Supporting Child Centred Justice for Separated Children in Migration

On October 19th and 20th, the Separated Children in Judicial Proceedings project held a mutual learning & training event amongst legal practitioners, professionals & organisations working on litigation concerning separated children in migration.


In closing, Child Circle talked about the lines the English poet, WH Auden, wrote about a painting in the Beaux Arts museum in Brussels called the Fall of Icarus by Breughel.  The poem opens with the words:

About suffering they were never wrong,

The old Masters: how well they understood

Its human position: how it takes place

While someone else is eating or opening a window or just walking dully along;”

It goes on to say:

In Breughel’s Icarus, for instance: how everything turns away

Quite leisurely from the disaster; the ploughman may

Have heard the splash, the forsaken cry,

But for him it was not an important failure; the sun shone

As it had to on the white legs disappearing into the green Water,

and the expensive delicate ship that must have seen

Something amazing, a boy falling out of the sky,

Had somewhere to get to and sailed calmly on.

In this event, we had talked about children in migration who are separated from their parents.  Sometimes these are children who seem to have fallen from the sky and certainly there are children that have surfaced from the water. And we saw also that this happens while most of the world just continues going about its business.

Perhaps most of the world thinks that surely the right procedures and systems must be in place to make sure the child is identified as a child, assisted and protected and that a durable solution is found for them.  But what we saw in the course of the event is that lawyers and organisations working with children in justice proceedings often have a mountain to climb to protect them. And as the lawyer Pierre Robert had quoted in his session “limitations on legal aid may be the best migration control measures”.

In closing, Child Circle underlined just a few of the key points in the discussion.

First it is important to understand how laws, which might at first not seem to have direct application, should be applied.  This might be the case with certain provisions of the UN CRC which are not always put to the fore in migration cases, such as the right to identity and the right to education. It might also concern how instruments such as the 1996 Hague Convention on parental responsibility and protection of children can be used to put protection measures in place when lawyers and courts work across borders, which was discussed by Philippe Lortie of the Hague Conference.

We saw how it is important to have different actors working together.  We saw the role of the guardian in working with the lawyer from the presentation of Germa Lourens of Nidos, and the role of organisations working to try and make connections between lawyers in different jurisdictions, from the presentations of Julie Zelvenska of ECRE, Karolina Babicka of ICJ and Olga Siebert of Safe Passage. The question of the role of cultural mediators was raised in one session and perhaps one of the most important roles they have is helping children understand the role of the actors around them.

And what of the children that don’t land here but perhaps seem to be “catapulted” out of Europe, in certain return cases, such as the recent deportation to Afghanistan mentioned by one panelist?  A national court might be tempted to decide that there should be no appeal where the child has disappeared from view on return to the country of origin. This might bring into play the ruling an exceptional case mentioned by Judge Bianku of the European Court of Human Rights in his keynote speech in which the Court found that a NGOs can represent people with disabilities who died due to violations of their rights, when there was no one else to seek justice on their behalf. Where a child has been returned, should there not be a way to seek justice on their behalf by ensuring the guardian or another organisation can continue the appeal?

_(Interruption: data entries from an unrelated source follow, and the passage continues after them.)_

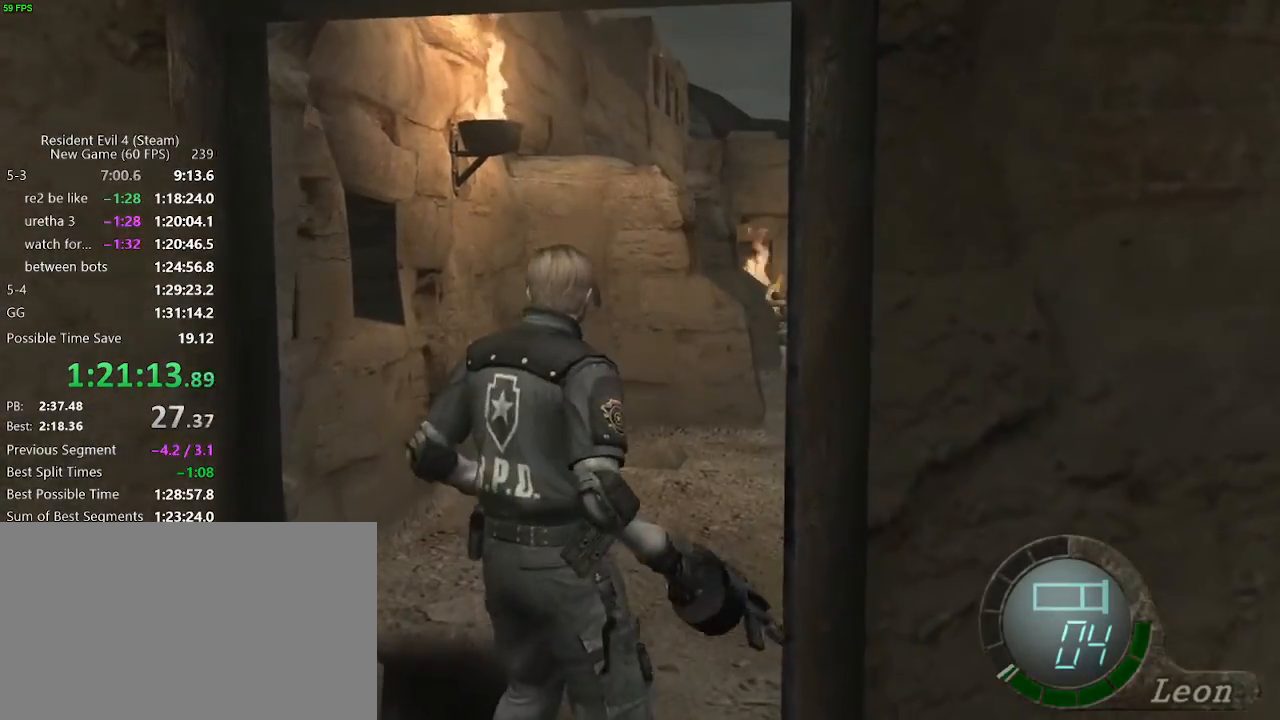
{"keys": ["d"], "events": [[133, "f", "up"], [133, "shift_r", "down"], [183, "w", "up"], [267, "tab", "down"], [367, "tab", "up"], [467, "d", "down"], [500, "shift_r", "up"]]}
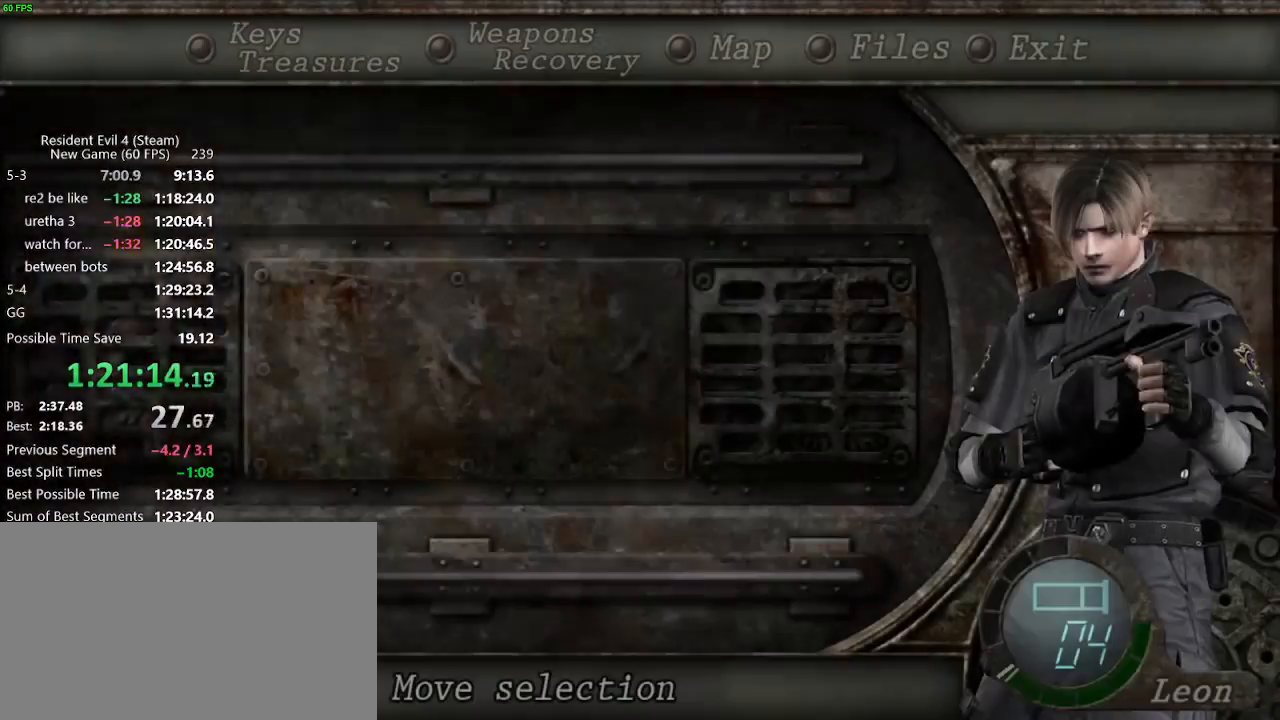
{"keys": ["w"], "events": [[50, "d", "up"], [50, "return", "down"], [100, "return", "up"], [200, "return", "down"], [250, "return", "up"], [333, "w", "down"], [433, "d", "down"], [483, "d", "up"]]}
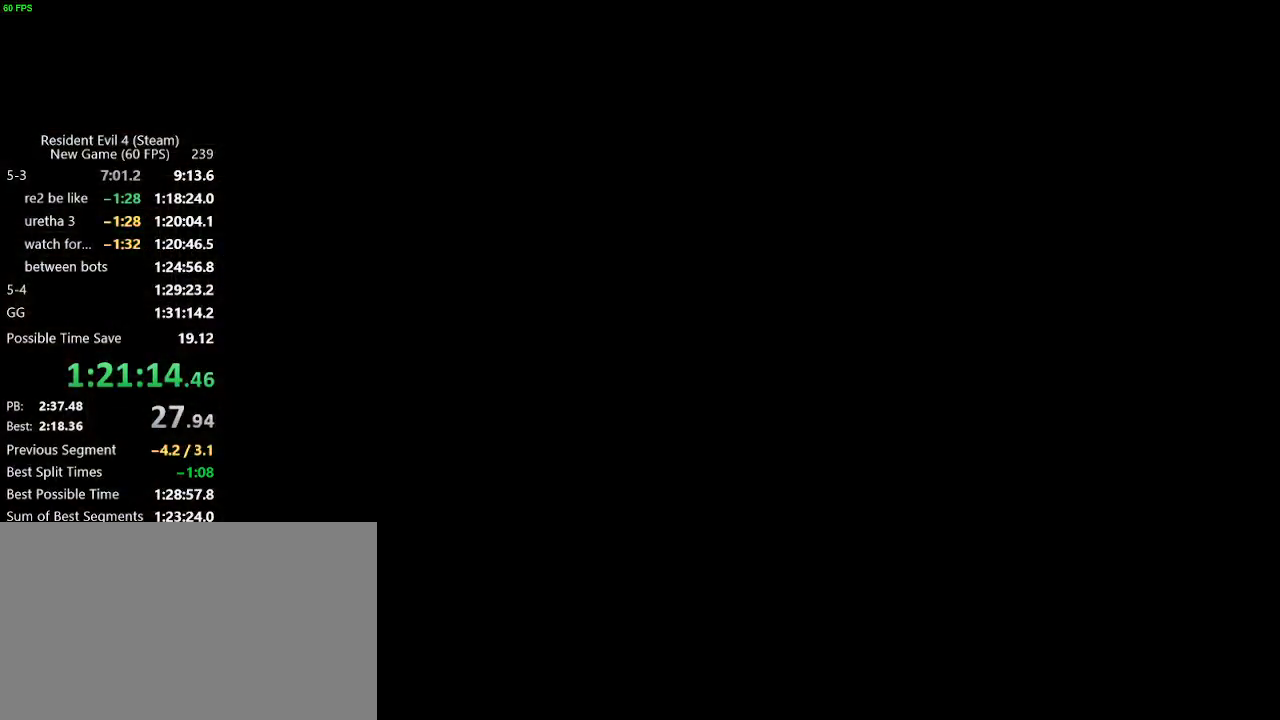
{"keys": ["w"], "events": [[17, "d", "down"], [67, "d", "up"], [167, "d", "down"], [300, "d", "up"]]}
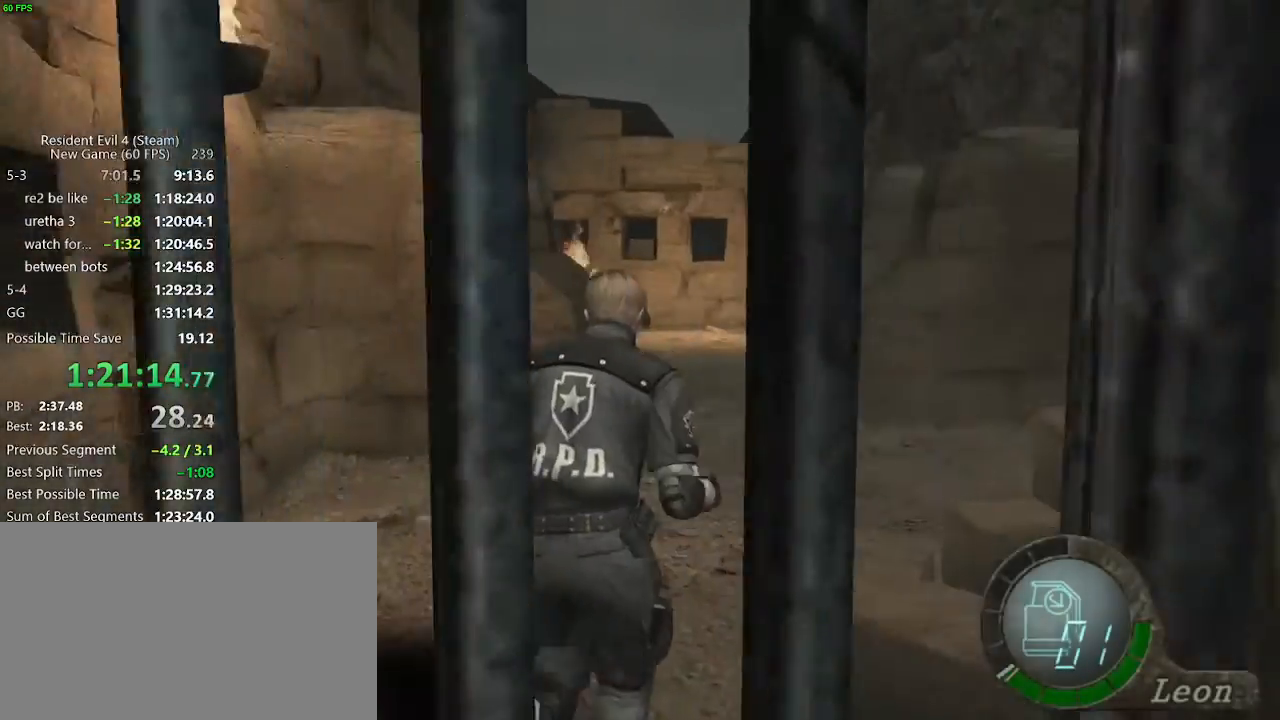
{"keys": ["w"], "events": [[233, "a", "down"], [317, "a", "up"]]}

After two days, we were left with much food for thought from excellent contributions  from Michelle Levoy of PICUM, Samuel Boutruche of UNHCR, Isabella Atanasiu and Margaret Tuite of the European Commission, Benoit Van Keirsbilick of DCI Belgium, Silvie Sarolea of the University of Leuven and Pierre Robert of Dayez avocats, Nadine Finch, Elena Rozzi (ASGI), Nuala Mole & Markella Papadouli of the AIRE Centre and Judge Ledi Bianku of the European Court of Human Rights, all with the support of Luc Van der Brande of the Committee of the Regions.

Thanks to all from Rebecca & Olivia at Child Circle and from all the other partners of the Separated Children in Judicial Proceedings project, which is led by the AIRE Centre, with Rosa and the UCC Child Law Clinic.